Безответно щурились зеленые Серегины глаза, и только курносый нос Серегин, затерявшийся в суровых припухлостях его обветренного, с красноватыми прожилками румянца, лица, казалось, сочувствовал Аннушкину горю. Подергивал витой ремешок нагана Серега, глядел поверх крыш, поверх деревьев, куда-то в неживую пустоту. И опять молила Аннушка:

– Другая у тебя, знаю. Что ж, слаще она? медом обмазана? И я до тебя, до гуменного чорта, хороша была. В девках красовалась – женихи все пороги обшаркали. Я их гнала, для тебя сохраняла. И не такие были, а ласковые, хоть мосты ими мости... Ну, говори, какая ж она – черная? красивая? молодая?.. – и тормошила Сергея Остифеича за плечо.

Отмалчивался и порывался уйти Сергей Остифеич, а однажды, разгорячась, заговорил:

– Эх... схлестнулись мы с вами, Анна Григорьевна, в непутный час! И как вы этого не понимаете, что всякое на свете имеет свой конец. Конешно, я всем люб, потому что я всем нужен. Я обчественный человек, служу обчеству. Меня и то уж товарищи в уезде попрекают, бабник мол... Могут, конешно, и накостылять. А какой я бабник? Конешно, есть у меня любопытство к женщине, какая она, одним словом. – Сергей Остифеич потер себе нос, словно стереть с него хотел истинные ощущения свои. – Липнут ко мне бабы, ну прямо хоть усы сбривай! Ведь до чего доходит-то! Марфутка Дубовая пристала намедни и ко мне, и к Петьке: возьмите меня, который-нибудь. Я, говорит, баба хорошая! Чуть не пристукнул я ее тогда... А на вашем месте плюнул бы я на себя, то есть на меня. Гоняйся мол, хахаль, за своими любами, а я мол выше тебя стою... у меня мол муж!

– Сам с ним спи, коли нравится, – злобно засмеялась Анна. – А брюхо-то свое куда я дену? В исполком отнесу? – она с хохотом лезла на него, потерявшая скорбный облик матери, осатаневшая и опасная. – Ах ты дрянь-дрянь! Что ж ты со мной, подлятник, делаешь, в омут гонишь?

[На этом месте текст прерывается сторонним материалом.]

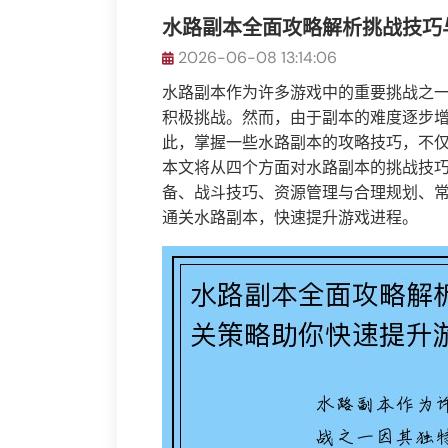
水路副本全面攻略解析挑战技巧
2026-06-08 13:14:06
水路副本作为许多游戏中的重要挑战之
积极挑战。然而，由于副本的难度逐步
此，掌握一些水路副本的攻略技巧，不
本文将从四个方面对水路副本的挑战技
备、战斗技巧、资源管理与合理规划、
通关水路副本，快速提升游戏进程。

– Пустите меня, Анна Григорьевна, к исполнению служебных обязанностей, – сказал в этом месте разговора Сергей Остифеич и, пооттолкнув, прошел прочь. Но походка его была уже не прежняя, играющая, фельдфебельская, а какая-то ускоренная иноходь.

С этого удара преломилась надвое Аннушкина душа. Перед мужем затишала Анна, жадно ждала его окрика, гневного хозяйского рывка: гнев сулил прощенье. Егор молчал, уединяясь в работу, травя жену молчаньем.

Даже свекровь пожалела Анну, – оценила баба бабью же изменную тоску. На задворки, после пригона скотины, пришла мать к сыну. Пилил с утра какие-то плашки Егор. Подойдя, мать почесала переносье.

– С чего это ты распилился тут в темноте? Лучше бы вон сковородник насадил аль лопатку... Хлебы эвон нечем доставать.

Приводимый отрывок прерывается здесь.